* [Trecho]
__________

Em seguida do afeto desmedido, o golpista começa a se vitimizar. A estratégia é apelar para a paixão para baixar a guarda da vítima e começar os pedidos de dinheiro. “O golpista cria histórias convincentes de dificuldades financeiras, emergências ou negócios urgentes para justificar os pedidos de ajuda”, diz a professora Luciana.

Okasawara comenta que para o criminoso aplicar uma estratégia convincente há uma pesquisa antecipada sobre a vítima nas redes sociais, para descobrir gostos pessoais e também sinais de bens financeiros. “O praticante investiga os desejos da vítima para criar um personagem que vá de encontro com aquilo que a pessoa está procurando na rede social. Isso geralmente envolve a invenção de um cargo de autoridade que passe certa credibilidade para facilitar um movimento de sedução e para aumentar os efeitos dos ataques que vêm em seguida.”

__________

* [Lista de atividades]
1) Responda com base no trecho:
(a) Que tipo de histórias o golpista cria para justificar os pedidos de ajuda?
(b) Em que lugar é feita a pesquisa antecipada sobre a vítima?
(c) Que cargo o criminoso geralmente inventa para passar credibilidade?
2) Por favor, extraia do trecho tudo o que vai de "Em seguida do" até "a professora Luciana.".
Os registros vêm de outra fonte, sem relação com o trecho.

* [Registros]
__________

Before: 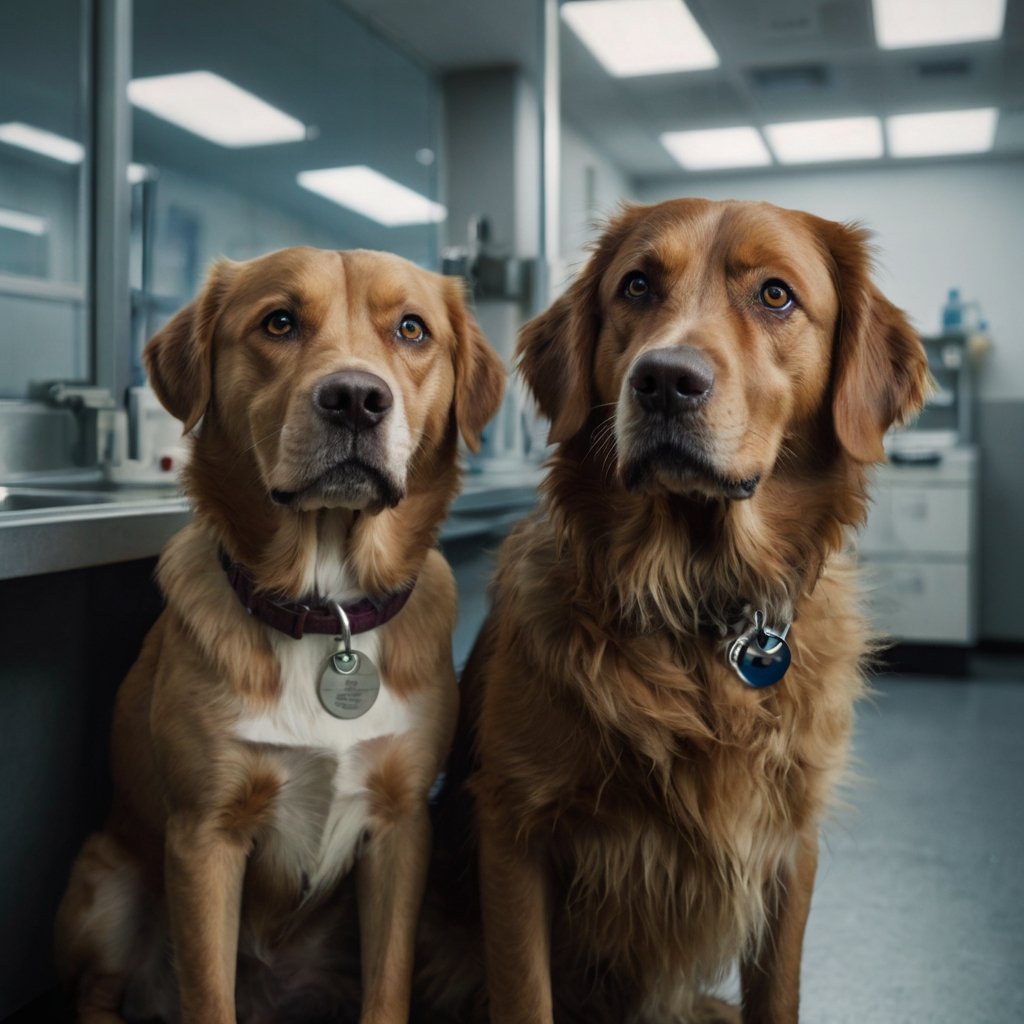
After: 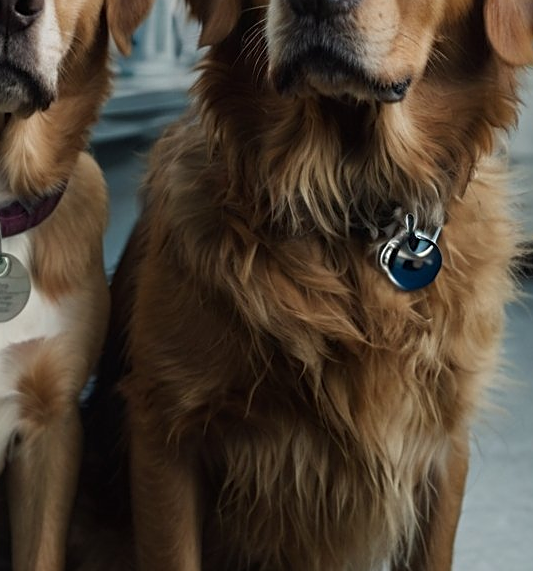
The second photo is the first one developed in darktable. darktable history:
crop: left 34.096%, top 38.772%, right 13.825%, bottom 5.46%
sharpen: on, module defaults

__________

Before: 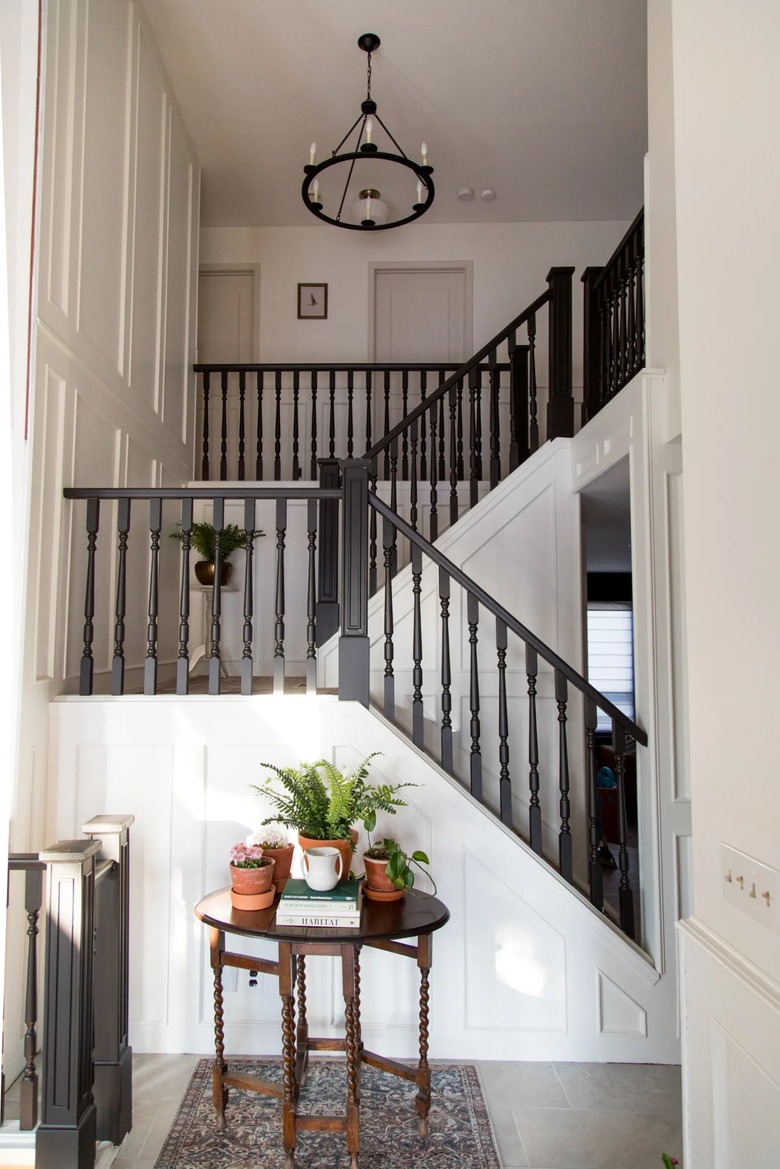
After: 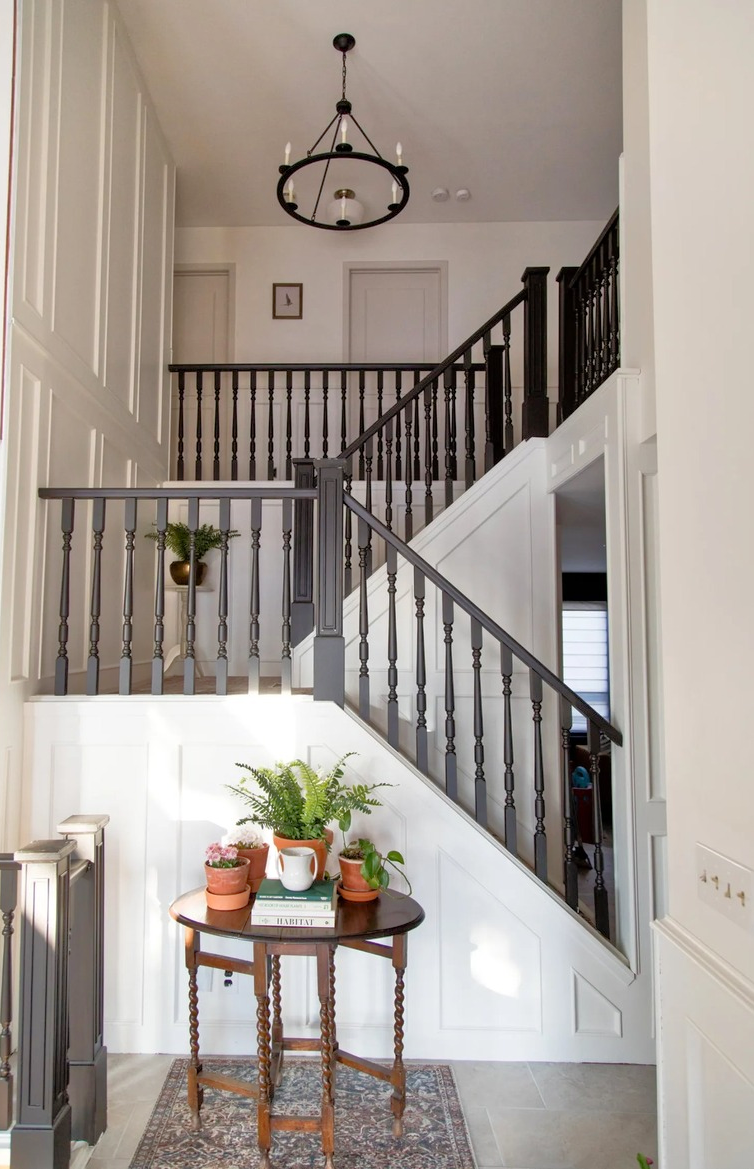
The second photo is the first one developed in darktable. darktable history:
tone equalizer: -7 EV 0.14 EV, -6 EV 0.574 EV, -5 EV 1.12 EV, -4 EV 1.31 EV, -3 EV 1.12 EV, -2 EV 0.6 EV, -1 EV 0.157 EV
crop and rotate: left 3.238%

__________

* [Respostas numeradas]
1)
(a) Histórias de dificuldades financeiras, emergências ou negócios urgentes.
(b) Nas redes sociais.
(c) Um cargo de autoridade.

2)
Em seguida do afeto desmedido, o golpista começa a se vitimizar. A estratégia é apelar para a paixão para baixar a guarda da vítima e começar os pedidos de dinheiro. “O golpista cria histórias convincentes de dificuldades financeiras, emergências ou negócios urgentes para justificar os pedidos de ajuda”, diz a professora Luciana.